Em média, trabalhamos 163 dias só para pagar impostos. É fácil, por isso,
procurar argumentos para os diabolizar. São excessivos e mal geridos pelos
sucessivos decisores políticos. É injusta a forma como o esforço é distribuído
entre a população. É inadmissível a permissividade com que se encaram offshores
e se convive com a evasão fiscal.
É tudo verdade, mas é igualmente
certo que a relação com os impostos tem tanto de político e ideológico como de
compromisso individual. A primeira parte da equação resolve-se nas urnas e na
responsabilização de quem gere os cofres públicos e traça as políticas fiscais.
A segunda define-nos como cidadãos com sentido (ou não) do dever comum.

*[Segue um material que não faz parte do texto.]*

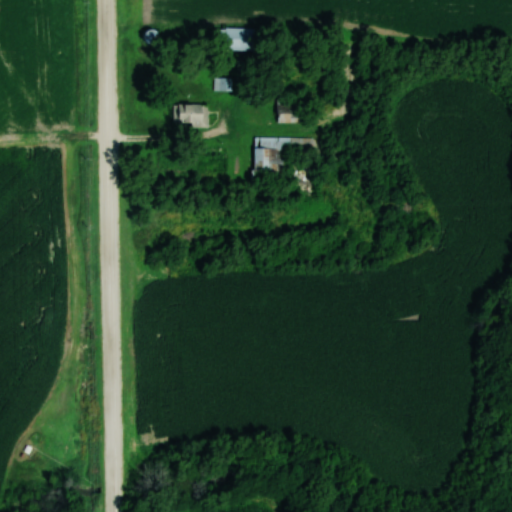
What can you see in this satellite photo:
building: (237, 38)
building: (222, 83)
building: (288, 108)
building: (190, 114)
building: (276, 156)
road: (110, 256)
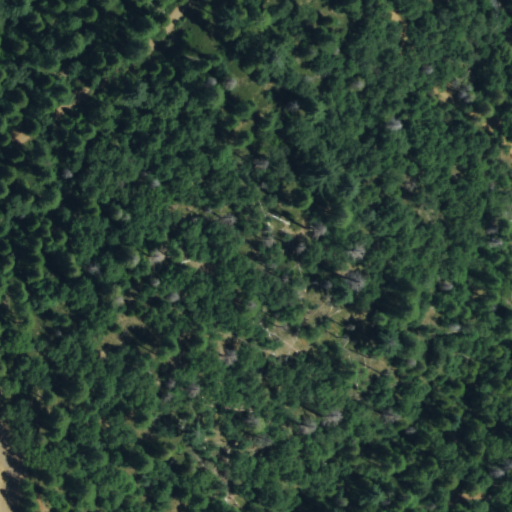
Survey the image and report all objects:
road: (202, 0)
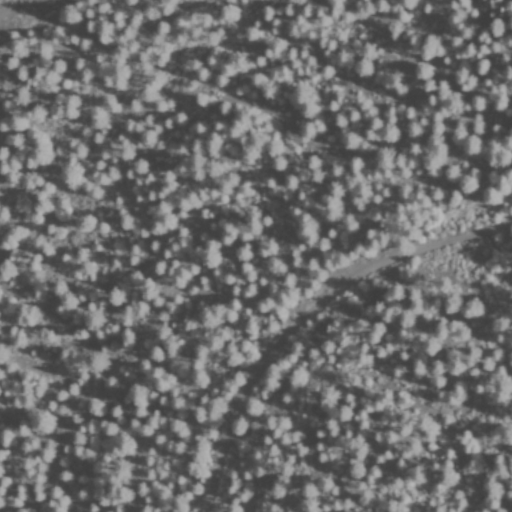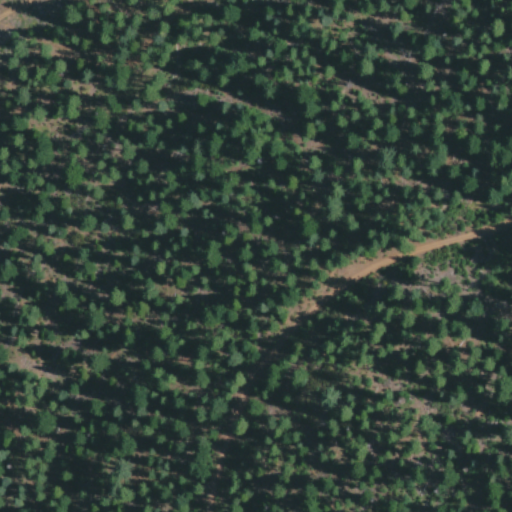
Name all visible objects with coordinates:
road: (309, 316)
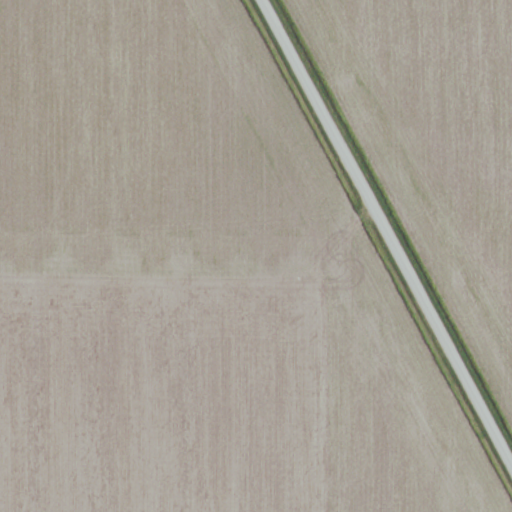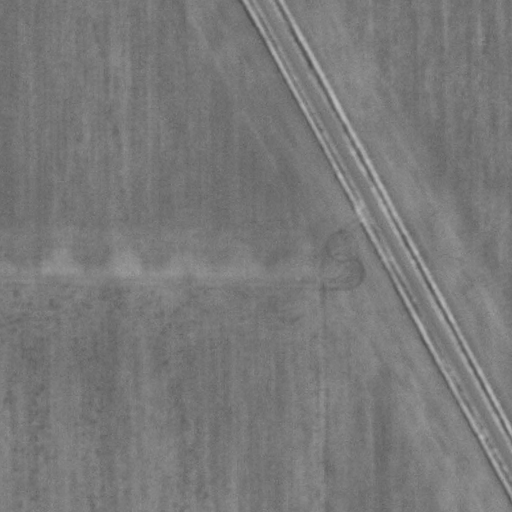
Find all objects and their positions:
road: (386, 233)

À conta dos excessos de Donald
Trump e da incapacidade que a Europa tem demonstrado no acolhimento de
imigrantes, tem-se falado muito de muros. Mas a intolerância tem muitas formas,
nem sempre evidentes nem físicas ou territoriais. Erguemos muros raciais, de
diferenças de género, de clivagem na ideologia política. E, mais impercetíveis
ainda, muros com que procuramos proteger o nosso dinheiro, o nosso conforto e o
nosso individualismo. Podemos apontar desculpas esfarrapadas para nos
justificarmos, mas todas as variáveis dos muros acabam por nos afastar dos
outros. Só nos fazem mais pequeninos.